Quickstart¶
Requirements¶
You’ll need:
- git
- docker 1.13.1+
- docker-compose 1.18.0+
You should also install make to get access to convenience commands, if you don’t have it already.
You’ll want at least 2GB of memory available on the host machine.
You’ll want at least 30GB of disk space available on the host machine to work comfortably with data and get everything running. If you want to install an existing database dump, you will need more like 120GB of space. If you want to install, say, the entire American Community Survey, you will want more like 1TB of space.
Clone & configure¶
Once your prerequisites are set up, clone the repo:
git clone https://github.com/cartodb/bigmetadata.git
cd bigmetadata
touch .env
The last line sets up an empty conviguration. If you want to upload to your
CARTO account from the ETL, you’ll then need to configure CARTODB_API_KEY
and CARTODB_URL
in the .env
file.
If you’re on Linux instead of Mac, you may want to give your existing user docker (which is equivalent to root) privileges:
sudo gpasswd -a $(whoami) docker
Then log out, and log in.
Start¶
Before running tasks the first time, you’ll need to download and start the containers.
docker-compose up -d
Once the containers are up, you need to confirm that the Postgres container has started.
make psql
This will attempt to launch into an interactive session with the container Postgres. If it doesn’t work, wait a little bit and try again. The database takes some time to get running initially.
Run¶
You now should be able to run a task.
make -- run es.ine.FiveYearPopulation
Note
The first time you run it, that command will download a few Docker images.
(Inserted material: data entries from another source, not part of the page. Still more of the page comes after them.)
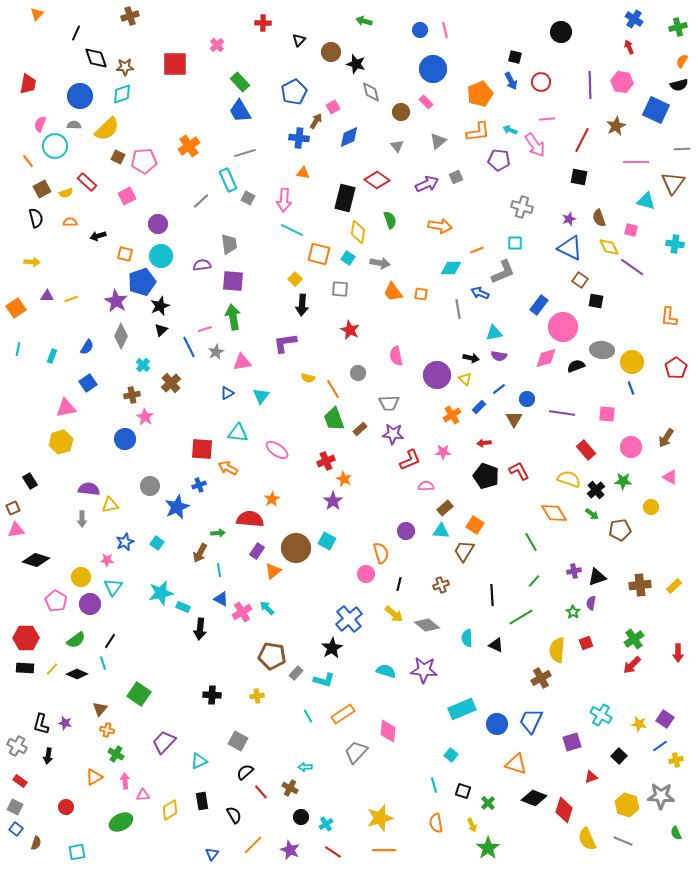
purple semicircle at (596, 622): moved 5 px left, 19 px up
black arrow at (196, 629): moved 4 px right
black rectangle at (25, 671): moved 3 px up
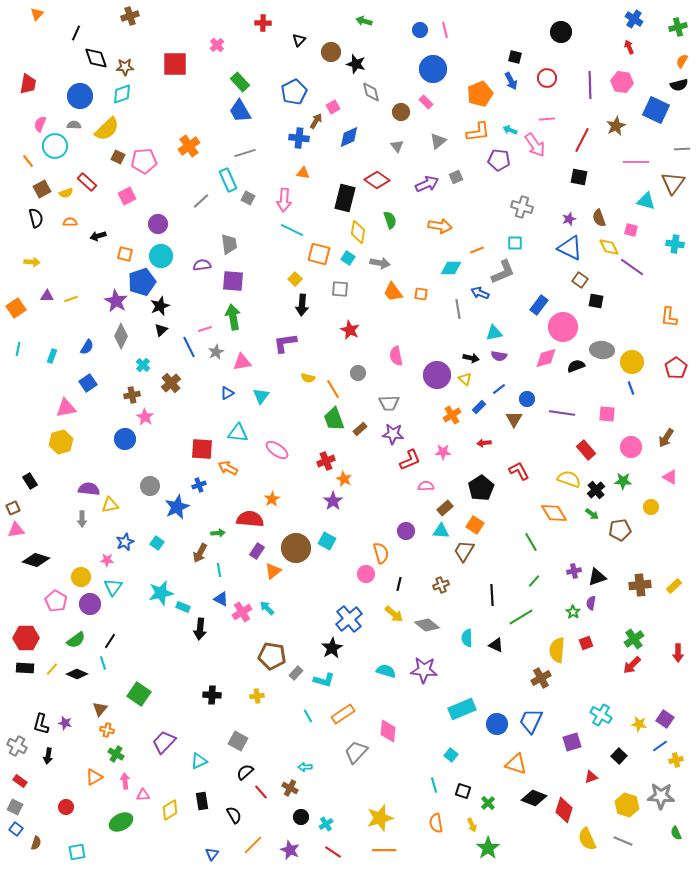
red circle at (541, 82): moved 6 px right, 4 px up
black pentagon at (486, 476): moved 5 px left, 12 px down; rotated 20 degrees clockwise
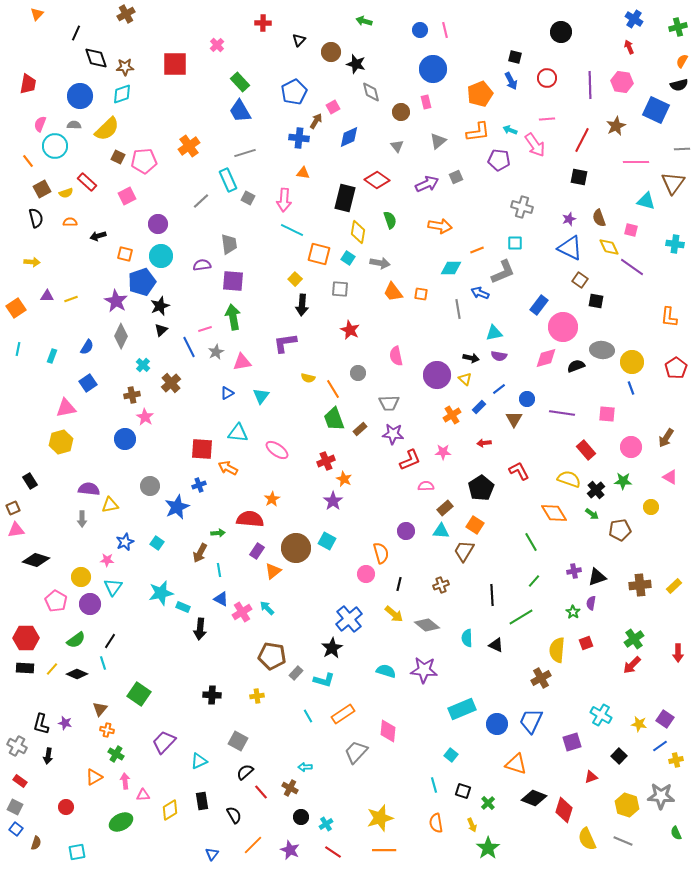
brown cross at (130, 16): moved 4 px left, 2 px up; rotated 12 degrees counterclockwise
pink rectangle at (426, 102): rotated 32 degrees clockwise
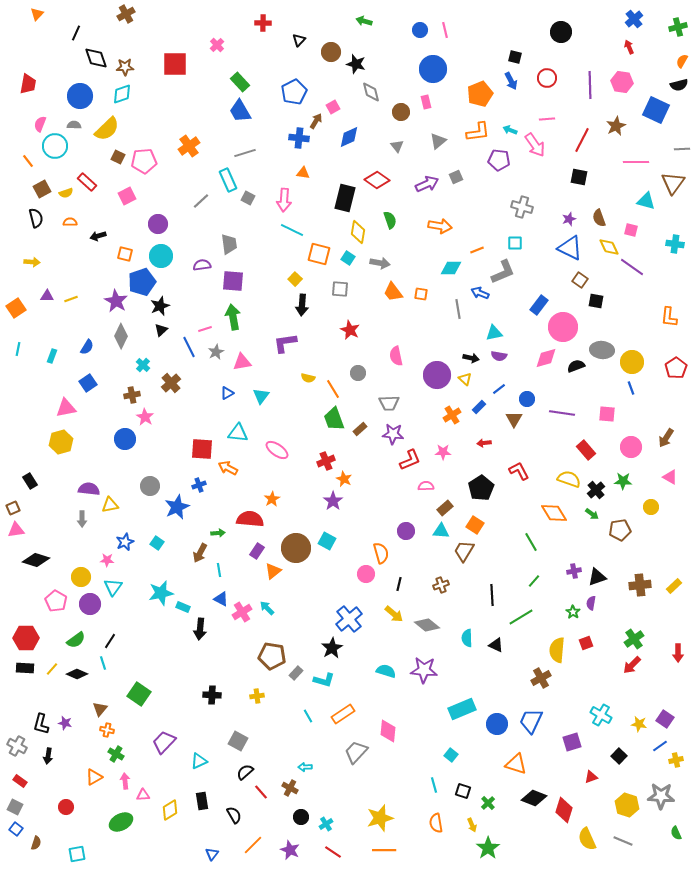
blue cross at (634, 19): rotated 18 degrees clockwise
cyan square at (77, 852): moved 2 px down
Depending on the speed of your connection, it could take ten or fifteen minutes. Grab a coffee!
That will run FiveYearPopulation
. This includes downloading
all the source data files if they don’t already exist locally, and generating
all the metadata necessary to make this dataset work with
observatory-extension
functions.
You can take a look at the data:
make psql
gis=# select count(*) from observatory.obs_column;
count
-------
169
(1 row)
gis=# select id, name, type, aggregate from observatory.obs_column where name ilike 'population%';
id | name | type | aggregate
-------------------------+----------------------------+---------+-----------
es.ine.pop_0_4 | Population age 0 to 4 | Numeric | sum
es.ine.pop_5_9 | Population age 5 to 9 | Numeric | sum
es.ine.pop_10_14 | Population age 10 to 14 | Numeric | sum
es.ine.pop_15_19 | Population age 15 to 19 | Numeric | sum
es.ine.pop_20_24 | Population age 20 to 24 | Numeric | sum
es.ine.pop_25_29 | Population age 25 to 29 | Numeric | sum
es.ine.pop_30_34 | Population age 30 to 34 | Numeric | sum
es.ine.pop_35_39 | Population age 35 to 39 | Numeric | sum
es.ine.pop_40_44 | Population age 40 to 44 | Numeric | sum
es.ine.pop_45_49 | Population age 45 to 49 | Numeric | sum
es.ine.pop_50_54 | Population age 50 to 54 | Numeric | sum
es.ine.pop_55_59 | Population age 55 to 59 | Numeric | sum
es.ine.pop_60_64 | Population age 60 to 64 | Numeric | sum
es.ine.pop_65_69 | Population age 65 to 69 | Numeric | sum
es.ine.pop_70_74 | Population age 70 to 74 | Numeric | sum
es.ine.pop_75_79 | Population age 75 to 79 | Numeric | sum
es.ine.pop_80_84 | Population age 80 to 84 | Numeric | sum
es.ine.pop_85_89 | Population age 85 to 89 | Numeric | sum
es.ine.pop_90_94 | Population age 90 to 94 | Numeric | sum
es.ine.pop_95_99 | Population age 95 to 99 | Numeric | sum
es.ine.pop_100_more | Population age 100 or more | Numeric | sum
(21 rows)
gis=# select * from observatory.obs_column_to_column where source_id in (select id from observatory.obs_column where name ilike 'population%');
source_id | target_id | reltype
-------------------------+-------------+-------------
es.ine.pop_0_4 | es.ine.t1_1 | denominator
es.ine.pop_5_9 | es.ine.t1_1 | denominator
es.ine.pop_10_14 | es.ine.t1_1 | denominator
es.ine.pop_15_19 | es.ine.t1_1 | denominator
es.ine.pop_20_24 | es.ine.t1_1 | denominator
es.ine.pop_25_29 | es.ine.t1_1 | denominator
es.ine.pop_30_34 | es.ine.t1_1 | denominator
es.ine.pop_35_39 | es.ine.t1_1 | denominator
es.ine.pop_40_44 | es.ine.t1_1 | denominator
es.ine.pop_45_49 | es.ine.t1_1 | denominator
es.ine.pop_50_54 | es.ine.t1_1 | denominator
es.ine.pop_55_59 | es.ine.t1_1 | denominator
es.ine.pop_60_64 | es.ine.t1_1 | denominator
es.ine.pop_65_69 | es.ine.t1_1 | denominator
es.ine.pop_70_74 | es.ine.t1_1 | denominator
es.ine.pop_75_79 | es.ine.t1_1 | denominator
es.ine.pop_80_84 | es.ine.t1_1 | denominator
es.ine.pop_85_89 | es.ine.t1_1 | denominator
es.ine.pop_90_94 | es.ine.t1_1 | denominator
es.ine.pop_95_99 | es.ine.t1_1 | denominator
es.ine.pop_100_more | es.ine.t1_1 | denominator
(21 rows)
gis=# select id, name, type, aggregate from observatory.obs_column where id = 'es.ine.t1_1';
id | name | type | aggregate
-------------+------------------+---------+-----------
es.ine.t1_1 | Total population | Numeric | sum
(1 row)